An unfinished multiplayer game that helps tourists learn the layout of a new city.
The 36-hour hackathon challenge was to build a multiplayer game to entertain plane passengers during their trip. A bonus was to have the game help them learn something about their destination.
Game description
The player acts as a tourist guide around the streets of a city (their travelling destination), which is viewed top-down as a 2D map. Of course, they want to have the largest tourist crowd around them, since that is seen as a symbol of status in the guide world.
The player moves around the city and picks stray tourists along the way, which makes the surrounding crowd larger. By visiting touristic spots and city landmarks, the chance of finding followers increases, so the player is encouraged to walk around those parts; at the same time, if the player moves around uninteresting city streets, some followers might get bored and leave the group.

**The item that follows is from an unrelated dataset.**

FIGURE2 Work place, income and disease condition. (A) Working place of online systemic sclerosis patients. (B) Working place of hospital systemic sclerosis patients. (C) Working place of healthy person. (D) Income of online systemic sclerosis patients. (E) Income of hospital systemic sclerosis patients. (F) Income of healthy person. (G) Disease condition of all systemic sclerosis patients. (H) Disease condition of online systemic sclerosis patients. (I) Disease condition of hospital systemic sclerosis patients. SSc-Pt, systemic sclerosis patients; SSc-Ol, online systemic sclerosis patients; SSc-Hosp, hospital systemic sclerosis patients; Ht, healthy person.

At all times, the player is given a destination place through the UI, which he or she needs reach in order to unlock the following one, until the whole tour is completed.
One last thing that players need to take into account is that they are not alone in the city. There are plenty of other tourists guides walking around! If two groups meet with each other, only the largest one will prevail, since people will realize that the corresponding guide is the best one of the two (since he or she had more followers in the first place), so there is no point in sticking to the other one. So beware when getting close to very iconic landmarks, since those are probably going to be bursting with the best guides in the city!
How it works
The app is built using React. It is playable locally in a web browser, although our goal was to make it available on mobile too, with multiplayer support (through local networks, since Internet access is not guaranteed on an airplane).
A Python script is responsible for generating offline the underlying map background and getting the data for any city in the world. The city name is geocoded and several raster tiles are downloaded from MapTiler’s API, which are then stitched together to form a very high resolution image that is used as the background.
The street layout is obtained from OpenStreetMap, processed as a graph and exported in a JSON file that is then parsed by the main app program. Likewise, the touristic POIs such as cathedrals, museums or monuments are pulled from OSM.
The main react app displays the image background. On top of it are POIs with their corresponding names, and the player and followers, which are represented with simple colored circles. The camera always moves with the player, whose position is linearly interpolated between graph nodes to ensure a smooth motion.